(Data items)
═══
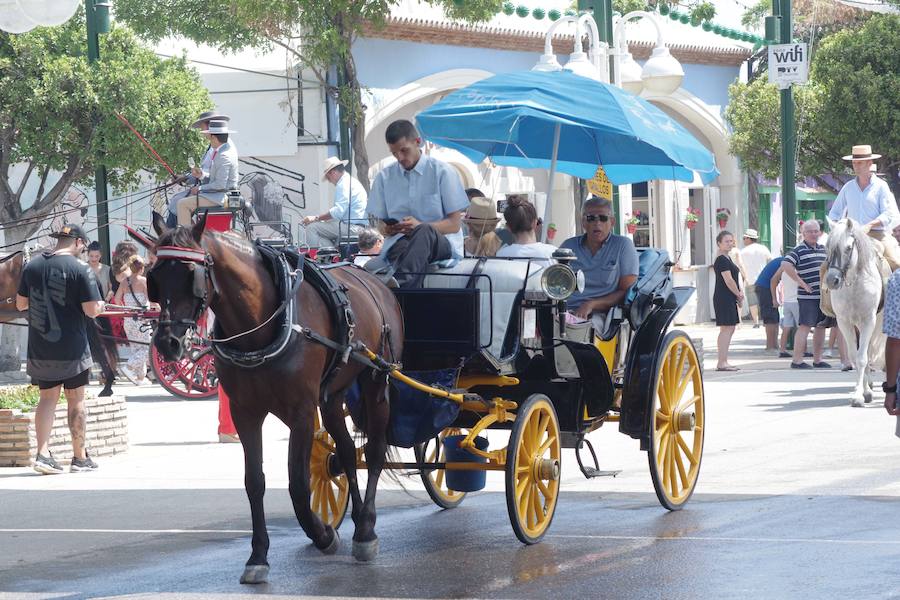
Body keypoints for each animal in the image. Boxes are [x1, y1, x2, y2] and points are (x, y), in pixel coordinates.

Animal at [149, 213, 402, 584]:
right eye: (154, 277)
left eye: (190, 275)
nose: (168, 343)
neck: (261, 327)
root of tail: (375, 280)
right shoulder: (245, 412)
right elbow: (254, 482)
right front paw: (258, 555)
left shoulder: (301, 412)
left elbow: (297, 484)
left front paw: (323, 534)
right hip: (332, 395)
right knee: (345, 450)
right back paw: (357, 521)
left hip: (376, 379)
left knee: (374, 450)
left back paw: (367, 529)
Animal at [824, 220, 884, 408]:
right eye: (827, 247)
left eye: (848, 248)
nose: (832, 280)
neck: (855, 285)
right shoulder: (844, 322)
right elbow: (854, 356)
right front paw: (862, 391)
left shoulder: (869, 320)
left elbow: (862, 358)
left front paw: (860, 395)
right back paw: (868, 385)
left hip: (876, 323)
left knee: (869, 351)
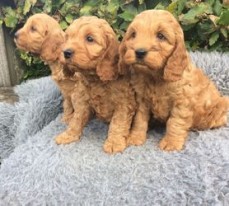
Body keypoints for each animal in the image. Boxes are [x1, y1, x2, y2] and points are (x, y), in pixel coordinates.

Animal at [54, 16, 136, 154]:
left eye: (89, 39)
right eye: (68, 38)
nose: (66, 52)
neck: (96, 80)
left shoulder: (124, 103)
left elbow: (118, 123)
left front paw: (114, 142)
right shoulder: (82, 100)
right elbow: (77, 119)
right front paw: (69, 135)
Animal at [119, 9, 228, 151]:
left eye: (161, 36)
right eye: (133, 34)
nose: (140, 52)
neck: (155, 77)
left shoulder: (182, 102)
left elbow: (175, 122)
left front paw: (171, 142)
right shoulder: (142, 100)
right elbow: (140, 120)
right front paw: (135, 137)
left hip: (222, 104)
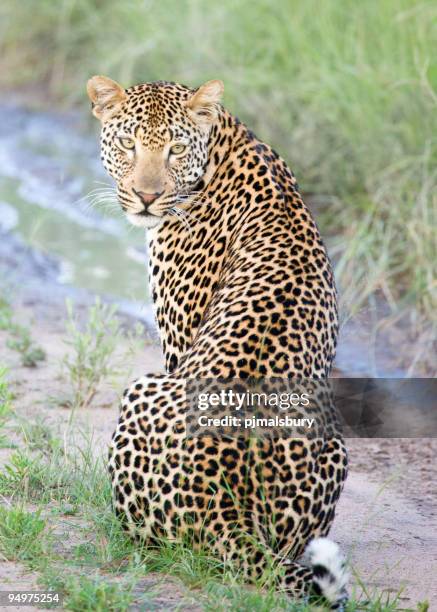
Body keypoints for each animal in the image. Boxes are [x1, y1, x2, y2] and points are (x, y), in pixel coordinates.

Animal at [87, 74, 348, 604]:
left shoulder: (176, 340)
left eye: (174, 149)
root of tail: (229, 514)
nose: (146, 197)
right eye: (128, 145)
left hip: (141, 388)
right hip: (335, 444)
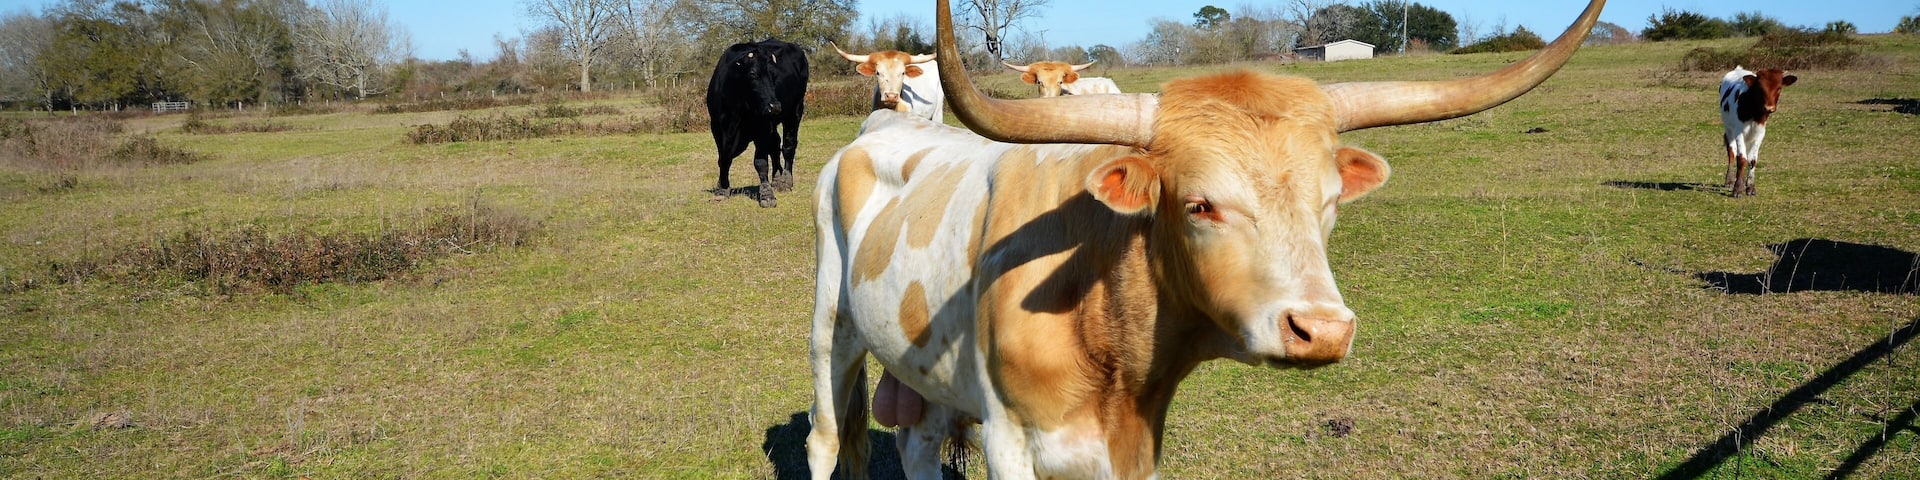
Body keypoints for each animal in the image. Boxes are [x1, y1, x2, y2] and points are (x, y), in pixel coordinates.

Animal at [706, 39, 809, 208]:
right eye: (752, 74)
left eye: (774, 75)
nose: (775, 106)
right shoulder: (717, 127)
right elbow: (723, 158)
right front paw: (722, 188)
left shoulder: (761, 127)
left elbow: (760, 162)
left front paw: (767, 194)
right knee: (775, 144)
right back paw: (777, 178)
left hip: (796, 110)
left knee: (788, 145)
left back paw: (785, 180)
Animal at [803, 0, 1605, 477]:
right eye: (1199, 204)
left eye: (1330, 202)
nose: (1321, 329)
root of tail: (878, 124)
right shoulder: (1011, 442)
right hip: (830, 326)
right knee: (828, 438)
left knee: (914, 442)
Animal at [1719, 65, 1796, 197]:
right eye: (1760, 88)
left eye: (1779, 88)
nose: (1769, 108)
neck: (1755, 112)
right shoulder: (1738, 131)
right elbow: (1742, 159)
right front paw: (1737, 188)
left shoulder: (1760, 133)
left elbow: (1752, 160)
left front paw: (1750, 187)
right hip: (1729, 128)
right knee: (1731, 151)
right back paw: (1729, 181)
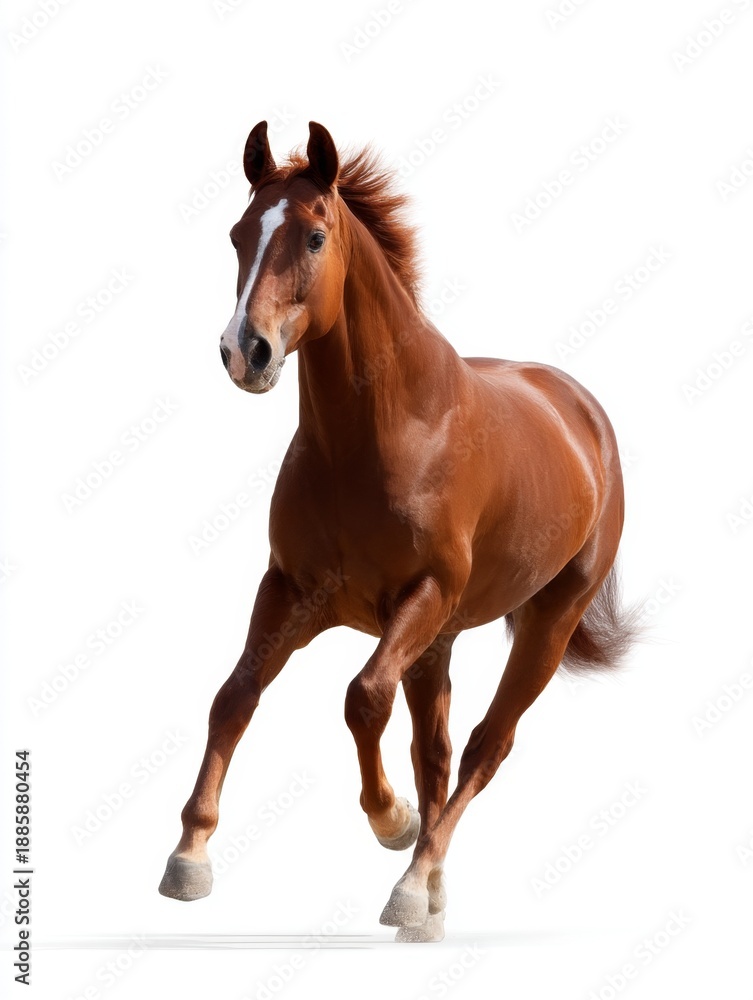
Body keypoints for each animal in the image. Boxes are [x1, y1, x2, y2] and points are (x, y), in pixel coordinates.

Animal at [158, 121, 636, 942]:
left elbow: (361, 698)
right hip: (438, 642)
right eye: (238, 234)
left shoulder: (421, 596)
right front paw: (189, 856)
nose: (244, 352)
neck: (381, 434)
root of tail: (581, 411)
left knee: (484, 746)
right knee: (435, 750)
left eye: (315, 236)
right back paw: (431, 898)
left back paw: (414, 880)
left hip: (543, 622)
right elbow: (236, 693)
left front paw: (391, 822)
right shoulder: (291, 589)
═══
**Instructions for the task**
In the answer, return exactly the lines from the line containing "left hip: (543, 622)" to the end of the records above, and no others.

**Finished exercise**
left hip: (543, 622)
right elbow: (236, 693)
left front paw: (391, 822)
right shoulder: (291, 589)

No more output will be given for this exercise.